Giving up this capability will, however, improve the security of the United States, for three reasons.  First, the circumstances under which the president will use this capability are extremely unlikely.  The consequences of even a blunted Russian nuclear attack will be, by far, the greatest disaster in American history.  So the president will have to make a choice between the certainty of having a nuclear war—certain because he would start it—and the potential risk of being attacked first by the Russians.  We believe that the combination of, on the one hand, the high confidence in the military intelligence needed to know with certainty that the Russians are going to attack combined with, on the other hand, the utter lack of confidence in whatever other military and diplomatic options remain, will be so rare that the president is unlikely to ever use the capability.

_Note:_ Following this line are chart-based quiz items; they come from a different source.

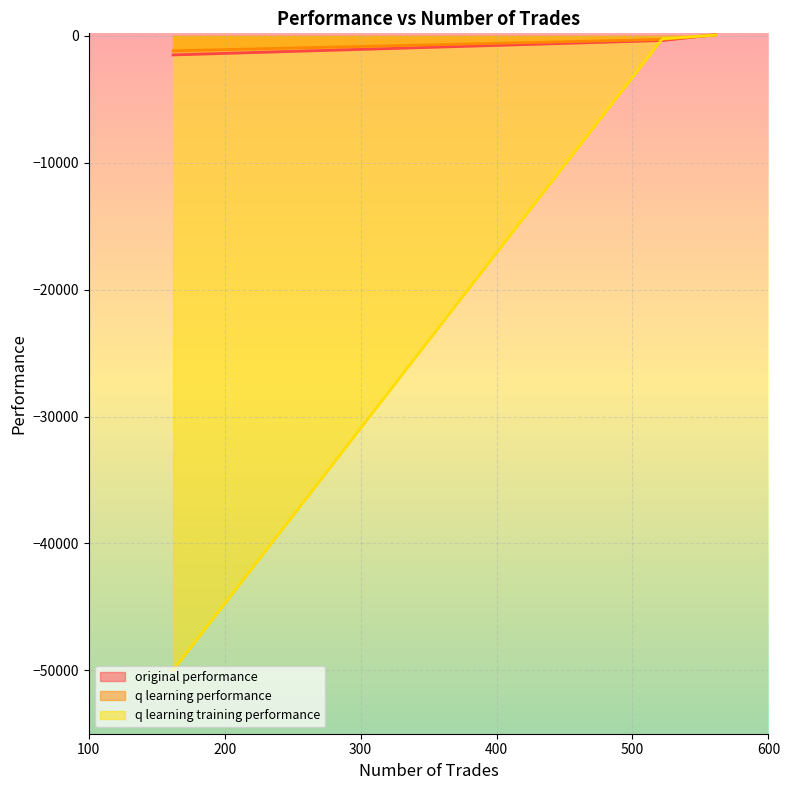

Reading left to right, list all the values displayed in this chart.

original performance: 522=-364.9	561=94.4	162=-1502.7
q learning performance: 522=-284.8	561=73.4	162=-1176.0
q learning training performance: 522=-224.7	561=60.9	162=-50000.0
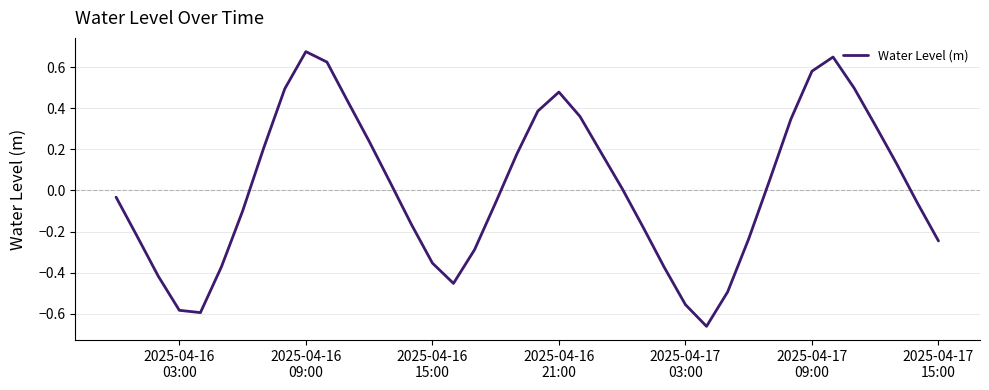

How many values are below zero?

20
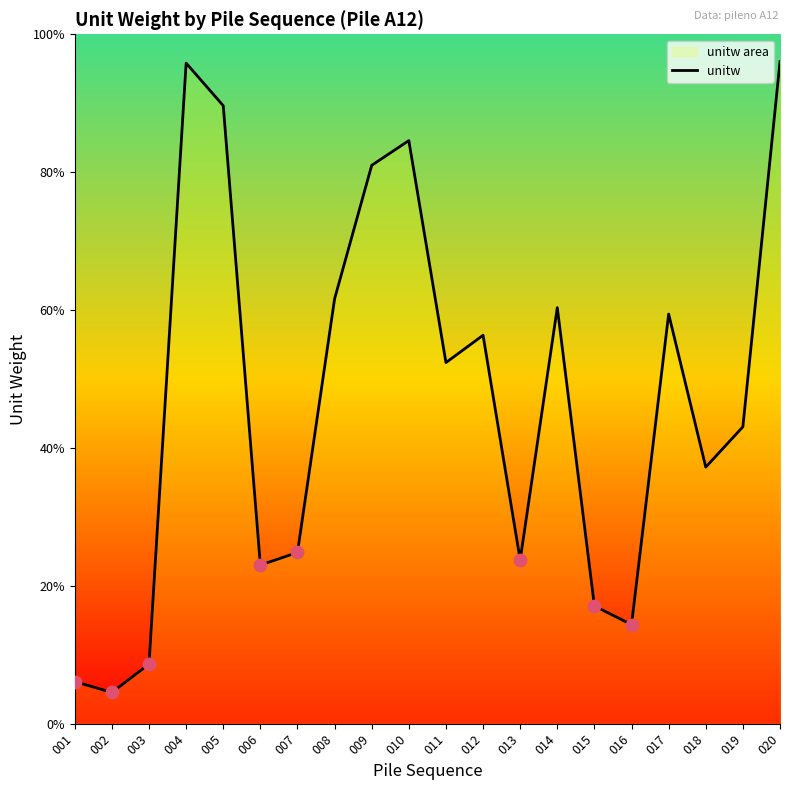

What is the ratio of the value at 016 to the value at 009?

0.2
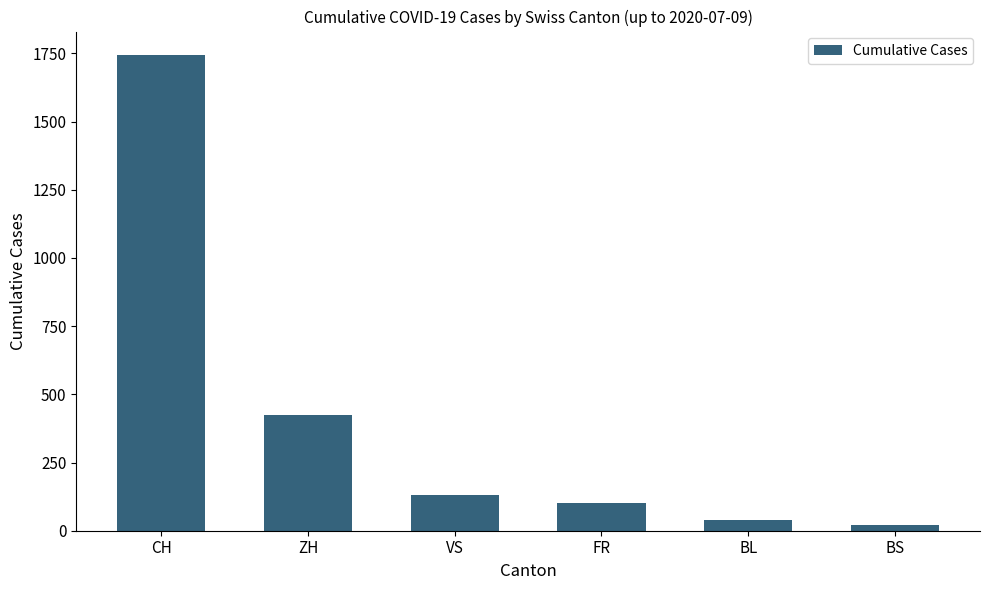

What is the change in value from CH to BS?

-1722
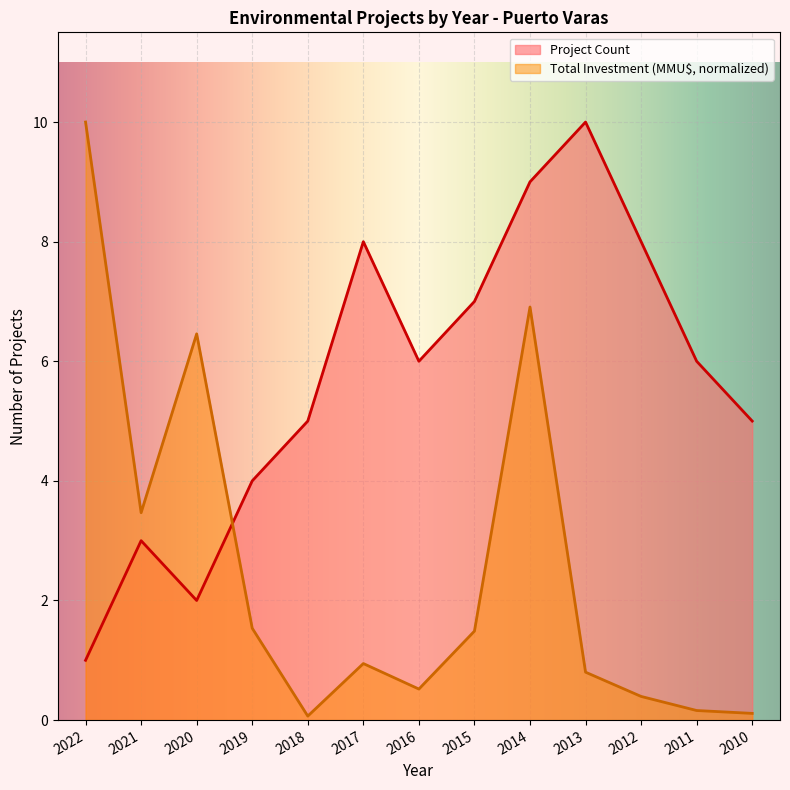

How many lines are shown in the chart?

2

Even so, if the benefits could be potentially huge, then even if they are very unlikely, there perhaps is some overall advantage.  But benefits always have to be compared to costs.  And there are costs.  Countering this latent, potential, hypothetical benefit, the United States and the world run risks every day.  The Russians, and the Chinese, know that their forces are vulnerable.  The Russians can try to counter this with tactical measures, such as launching on warning of a U.S. attack, which substantially increases the likelihood of launching upon a false alarm.  They might also predelegate launch authority to lower levels of authority during a crisis.  And US capability affects their forces structures.  U.S. military and intelligence leaders have stated in Congressional testimony that they believe a major motivation for Chinese modernization and their moving to mobile systems is their sense of vulnerability to U.S. first strike.  If the Russians believe they need X weapons for an effective deterrent and believe that a U.S. first strike will be, say, 90% effective, then they need to start with 10 times X weapons to have the deterrent force survive that they think they need.  So every day, by maintaining this capability that will probably never be used, creates new dangers that go on, day-by-day and, now, decade-after-decade.  Finally, now that negotiations with the Russians are back on the table, it will far easier to negotiate limits on Russian weapons if the United States gives up the ability to carry out a first strike.  If the Russians think they need X weapons as a deterrent force and have 10 times X because United States is targeting them, then giving up the ability to target the weapons and getting a 90% negotiated reduction in Russian weapons clearly works to the U.S. security advantage.  By giving up a first strike capability the United States will increase the likelihood that it can negotiate down to a level that it would have otherwise hoped to get to through a first strike.

Opponents of reducing nuclear missions will claim that the United States is unilaterally making itself vulnerable thus making this one of the most difficult steps to sell politically.  We try to forcefully answer those objections in the report and show how a move to a minimal deterrent doctrine will make the United States and the world safer.